--- Your instructions ---
Write out all of the entries below again, changing "catalogue" to "catalog" wherever it occurs and leaving everything else as it is.

=====

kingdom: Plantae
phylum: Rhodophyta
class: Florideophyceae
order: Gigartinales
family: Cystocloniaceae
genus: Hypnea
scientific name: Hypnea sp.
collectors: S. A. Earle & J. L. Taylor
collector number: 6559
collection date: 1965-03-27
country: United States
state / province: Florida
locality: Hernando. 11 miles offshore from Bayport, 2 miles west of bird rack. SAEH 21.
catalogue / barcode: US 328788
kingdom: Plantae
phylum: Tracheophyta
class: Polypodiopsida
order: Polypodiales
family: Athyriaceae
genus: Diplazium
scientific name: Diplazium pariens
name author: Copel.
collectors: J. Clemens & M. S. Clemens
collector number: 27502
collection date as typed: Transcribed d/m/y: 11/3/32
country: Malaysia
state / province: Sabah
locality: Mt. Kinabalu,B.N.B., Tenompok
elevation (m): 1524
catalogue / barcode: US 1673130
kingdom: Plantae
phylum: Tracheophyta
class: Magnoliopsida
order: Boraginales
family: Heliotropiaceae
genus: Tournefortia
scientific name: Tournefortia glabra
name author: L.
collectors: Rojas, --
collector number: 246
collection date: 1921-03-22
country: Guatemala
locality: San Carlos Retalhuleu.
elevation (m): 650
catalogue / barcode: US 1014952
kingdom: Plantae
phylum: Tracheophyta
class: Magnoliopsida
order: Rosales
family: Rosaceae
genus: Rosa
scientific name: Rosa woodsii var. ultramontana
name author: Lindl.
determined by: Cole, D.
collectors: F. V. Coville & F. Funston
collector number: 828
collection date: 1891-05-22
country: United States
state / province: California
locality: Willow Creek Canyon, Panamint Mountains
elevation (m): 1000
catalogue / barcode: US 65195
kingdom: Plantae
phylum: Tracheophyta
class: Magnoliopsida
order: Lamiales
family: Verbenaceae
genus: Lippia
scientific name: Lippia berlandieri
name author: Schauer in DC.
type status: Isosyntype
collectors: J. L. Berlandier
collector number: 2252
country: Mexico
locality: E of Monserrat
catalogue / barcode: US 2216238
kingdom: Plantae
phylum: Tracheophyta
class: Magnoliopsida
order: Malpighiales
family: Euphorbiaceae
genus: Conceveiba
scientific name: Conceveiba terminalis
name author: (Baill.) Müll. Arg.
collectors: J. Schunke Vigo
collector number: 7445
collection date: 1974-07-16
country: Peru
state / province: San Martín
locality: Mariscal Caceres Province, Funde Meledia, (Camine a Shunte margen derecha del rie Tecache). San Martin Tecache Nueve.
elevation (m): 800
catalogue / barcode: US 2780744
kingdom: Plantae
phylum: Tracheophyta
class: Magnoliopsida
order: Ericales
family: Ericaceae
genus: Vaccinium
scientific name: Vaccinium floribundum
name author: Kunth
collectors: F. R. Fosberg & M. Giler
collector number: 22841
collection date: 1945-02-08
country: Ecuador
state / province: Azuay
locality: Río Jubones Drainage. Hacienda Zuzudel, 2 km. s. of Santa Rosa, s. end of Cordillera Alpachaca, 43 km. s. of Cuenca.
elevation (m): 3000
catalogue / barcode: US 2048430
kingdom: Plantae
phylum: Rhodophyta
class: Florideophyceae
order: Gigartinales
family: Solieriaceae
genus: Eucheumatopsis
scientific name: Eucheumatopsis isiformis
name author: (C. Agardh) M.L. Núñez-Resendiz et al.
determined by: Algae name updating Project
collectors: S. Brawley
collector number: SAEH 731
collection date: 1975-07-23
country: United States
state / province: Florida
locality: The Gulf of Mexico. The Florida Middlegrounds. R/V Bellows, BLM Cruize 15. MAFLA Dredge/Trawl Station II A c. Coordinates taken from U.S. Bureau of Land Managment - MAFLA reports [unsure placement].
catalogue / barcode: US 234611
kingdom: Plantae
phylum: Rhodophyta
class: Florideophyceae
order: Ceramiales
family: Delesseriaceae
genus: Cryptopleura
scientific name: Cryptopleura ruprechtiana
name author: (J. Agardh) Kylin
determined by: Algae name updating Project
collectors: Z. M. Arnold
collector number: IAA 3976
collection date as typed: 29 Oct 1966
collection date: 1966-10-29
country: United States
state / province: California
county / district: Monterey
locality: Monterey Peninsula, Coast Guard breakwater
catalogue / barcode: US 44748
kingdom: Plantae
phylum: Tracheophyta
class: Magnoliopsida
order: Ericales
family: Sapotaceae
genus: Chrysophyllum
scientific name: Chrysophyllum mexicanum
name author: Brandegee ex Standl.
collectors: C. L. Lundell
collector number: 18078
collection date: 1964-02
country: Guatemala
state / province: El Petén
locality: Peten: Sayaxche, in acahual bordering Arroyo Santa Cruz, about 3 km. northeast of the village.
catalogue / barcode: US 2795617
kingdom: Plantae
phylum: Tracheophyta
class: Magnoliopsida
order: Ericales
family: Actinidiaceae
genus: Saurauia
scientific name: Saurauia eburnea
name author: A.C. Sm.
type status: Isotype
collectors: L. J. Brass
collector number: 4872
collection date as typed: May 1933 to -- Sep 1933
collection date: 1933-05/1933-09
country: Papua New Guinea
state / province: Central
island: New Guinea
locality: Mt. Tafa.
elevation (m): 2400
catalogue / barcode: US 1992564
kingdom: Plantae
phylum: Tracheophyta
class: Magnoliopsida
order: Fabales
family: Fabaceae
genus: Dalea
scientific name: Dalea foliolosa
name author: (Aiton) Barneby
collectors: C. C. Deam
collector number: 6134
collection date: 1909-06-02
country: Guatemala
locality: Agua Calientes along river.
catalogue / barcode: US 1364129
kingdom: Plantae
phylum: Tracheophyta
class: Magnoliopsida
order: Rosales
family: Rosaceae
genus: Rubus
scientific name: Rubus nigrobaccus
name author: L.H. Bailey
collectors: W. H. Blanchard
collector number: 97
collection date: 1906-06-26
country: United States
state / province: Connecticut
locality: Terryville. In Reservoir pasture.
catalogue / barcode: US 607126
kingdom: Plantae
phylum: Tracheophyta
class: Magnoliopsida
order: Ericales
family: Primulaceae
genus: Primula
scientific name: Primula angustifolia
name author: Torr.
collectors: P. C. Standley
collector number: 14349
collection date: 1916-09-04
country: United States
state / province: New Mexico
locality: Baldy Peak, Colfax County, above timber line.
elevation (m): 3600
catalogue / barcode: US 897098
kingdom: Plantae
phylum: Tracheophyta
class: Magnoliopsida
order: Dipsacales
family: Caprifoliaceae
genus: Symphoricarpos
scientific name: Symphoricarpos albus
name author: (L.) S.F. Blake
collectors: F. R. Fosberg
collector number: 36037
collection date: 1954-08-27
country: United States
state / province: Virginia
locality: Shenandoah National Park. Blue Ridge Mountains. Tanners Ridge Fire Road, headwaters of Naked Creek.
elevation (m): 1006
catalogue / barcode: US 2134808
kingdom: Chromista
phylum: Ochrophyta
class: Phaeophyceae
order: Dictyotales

=====

--- Worked solution ---
kingdom: Plantae
phylum: Rhodophyta
class: Florideophyceae
order: Gigartinales
family: Cystocloniaceae
genus: Hypnea
scientific name: Hypnea sp.
collectors: S. A. Earle & J. L. Taylor
collector number: 6559
collection date: 1965-03-27
country: United States
state / province: Florida
locality: Hernando. 11 miles offshore from Bayport, 2 miles west of bird rack. SAEH 21.
catalog / barcode: US 328788
kingdom: Plantae
phylum: Tracheophyta
class: Polypodiopsida
order: Polypodiales
family: Athyriaceae
genus: Diplazium
scientific name: Diplazium pariens
name author: Copel.
collectors: J. Clemens & M. S. Clemens
collector number: 27502
collection date as typed: Transcribed d/m/y: 11/3/32
country: Malaysia
state / province: Sabah
locality: Mt. Kinabalu,B.N.B., Tenompok
elevation (m): 1524
catalog / barcode: US 1673130
kingdom: Plantae
phylum: Tracheophyta
class: Magnoliopsida
order: Boraginales
family: Heliotropiaceae
genus: Tournefortia
scientific name: Tournefortia glabra
name author: L.
collectors: Rojas, --
collector number: 246
collection date: 1921-03-22
country: Guatemala
locality: San Carlos Retalhuleu.
elevation (m): 650
catalog / barcode: US 1014952
kingdom: Plantae
phylum: Tracheophyta
class: Magnoliopsida
order: Rosales
family: Rosaceae
genus: Rosa
scientific name: Rosa woodsii var. ultramontana
name author: Lindl.
determined by: Cole, D.
collectors: F. V. Coville & F. Funston
collector number: 828
collection date: 1891-05-22
country: United States
state / province: California
locality: Willow Creek Canyon, Panamint Mountains
elevation (m): 1000
catalog / barcode: US 65195
kingdom: Plantae
phylum: Tracheophyta
class: Magnoliopsida
order: Lamiales
family: Verbenaceae
genus: Lippia
scientific name: Lippia berlandieri
name author: Schauer in DC.
type status: Isosyntype
collectors: J. L. Berlandier
collector number: 2252
country: Mexico
locality: E of Monserrat
catalog / barcode: US 2216238
kingdom: Plantae
phylum: Tracheophyta
class: Magnoliopsida
order: Malpighiales
family: Euphorbiaceae
genus: Conceveiba
scientific name: Conceveiba terminalis
name author: (Baill.) Müll. Arg.
collectors: J. Schunke Vigo
collector number: 7445
collection date: 1974-07-16
country: Peru
state / province: San Martín
locality: Mariscal Caceres Province, Funde Meledia, (Camine a Shunte margen derecha del rie Tecache). San Martin Tecache Nueve.
elevation (m): 800
catalog / barcode: US 2780744
kingdom: Plantae
phylum: Tracheophyta
class: Magnoliopsida
order: Ericales
family: Ericaceae
genus: Vaccinium
scientific name: Vaccinium floribundum
name author: Kunth
collectors: F. R. Fosberg & M. Giler
collector number: 22841
collection date: 1945-02-08
country: Ecuador
state / province: Azuay
locality: Río Jubones Drainage. Hacienda Zuzudel, 2 km. s. of Santa Rosa, s. end of Cordillera Alpachaca, 43 km. s. of Cuenca.
elevation (m): 3000
catalog / barcode: US 2048430
kingdom: Plantae
phylum: Rhodophyta
class: Florideophyceae
order: Gigartinales
family: Solieriaceae
genus: Eucheumatopsis
scientific name: Eucheumatopsis isiformis
name author: (C. Agardh) M.L. Núñez-Resendiz et al.
determined by: Algae name updating Project
collectors: S. Brawley
collector number: SAEH 731
collection date: 1975-07-23
country: United States
state / province: Florida
locality: The Gulf of Mexico. The Florida Middlegrounds. R/V Bellows, BLM Cruize 15. MAFLA Dredge/Trawl Station II A c. Coordinates taken from U.S. Bureau of Land Managment - MAFLA reports [unsure placement].
catalog / barcode: US 234611
kingdom: Plantae
phylum: Rhodophyta
class: Florideophyceae
order: Ceramiales
family: Delesseriaceae
genus: Cryptopleura
scientific name: Cryptopleura ruprechtiana
name author: (J. Agardh) Kylin
determined by: Algae name updating Project
collectors: Z. M. Arnold
collector number: IAA 3976
collection date as typed: 29 Oct 1966
collection date: 1966-10-29
country: United States
state / province: California
county / district: Monterey
locality: Monterey Peninsula, Coast Guard breakwater
catalog / barcode: US 44748
kingdom: Plantae
phylum: Tracheophyta
class: Magnoliopsida
order: Ericales
family: Sapotaceae
genus: Chrysophyllum
scientific name: Chrysophyllum mexicanum
name author: Brandegee ex Standl.
collectors: C. L. Lundell
collector number: 18078
collection date: 1964-02
country: Guatemala
state / province: El Petén
locality: Peten: Sayaxche, in acahual bordering Arroyo Santa Cruz, about 3 km. northeast of the village.
catalog / barcode: US 2795617
kingdom: Plantae
phylum: Tracheophyta
class: Magnoliopsida
order: Ericales
family: Actinidiaceae
genus: Saurauia
scientific name: Saurauia eburnea
name author: A.C. Sm.
type status: Isotype
collectors: L. J. Brass
collector number: 4872
collection date as typed: May 1933 to -- Sep 1933
collection date: 1933-05/1933-09
country: Papua New Guinea
state / province: Central
island: New Guinea
locality: Mt. Tafa.
elevation (m): 2400
catalog / barcode: US 1992564
kingdom: Plantae
phylum: Tracheophyta
class: Magnoliopsida
order: Fabales
family: Fabaceae
genus: Dalea
scientific name: Dalea foliolosa
name author: (Aiton) Barneby
collectors: C. C. Deam
collector number: 6134
collection date: 1909-06-02
country: Guatemala
locality: Agua Calientes along river.
catalog / barcode: US 1364129
kingdom: Plantae
phylum: Tracheophyta
class: Magnoliopsida
order: Rosales
family: Rosaceae
genus: Rubus
scientific name: Rubus nigrobaccus
name author: L.H. Bailey
collectors: W. H. Blanchard
collector number: 97
collection date: 1906-06-26
country: United States
state / province: Connecticut
locality: Terryville. In Reservoir pasture.
catalog / barcode: US 607126
kingdom: Plantae
phylum: Tracheophyta
class: Magnoliopsida
order: Ericales
family: Primulaceae
genus: Primula
scientific name: Primula angustifolia
name author: Torr.
collectors: P. C. Standley
collector number: 14349
collection date: 1916-09-04
country: United States
state / province: New Mexico
locality: Baldy Peak, Colfax County, above timber line.
elevation (m): 3600
catalog / barcode: US 897098
kingdom: Plantae
phylum: Tracheophyta
class: Magnoliopsida
order: Dipsacales
family: Caprifoliaceae
genus: Symphoricarpos
scientific name: Symphoricarpos albus
name author: (L.) S.F. Blake
collectors: F. R. Fosberg
collector number: 36037
collection date: 1954-08-27
country: United States
state / province: Virginia
locality: Shenandoah National Park. Blue Ridge Mountains. Tanners Ridge Fire Road, headwaters of Naked Creek.
elevation (m): 1006
catalog / barcode: US 2134808
kingdom: Chromista
phylum: Ochrophyta
class: Phaeophyceae
order: Dictyotales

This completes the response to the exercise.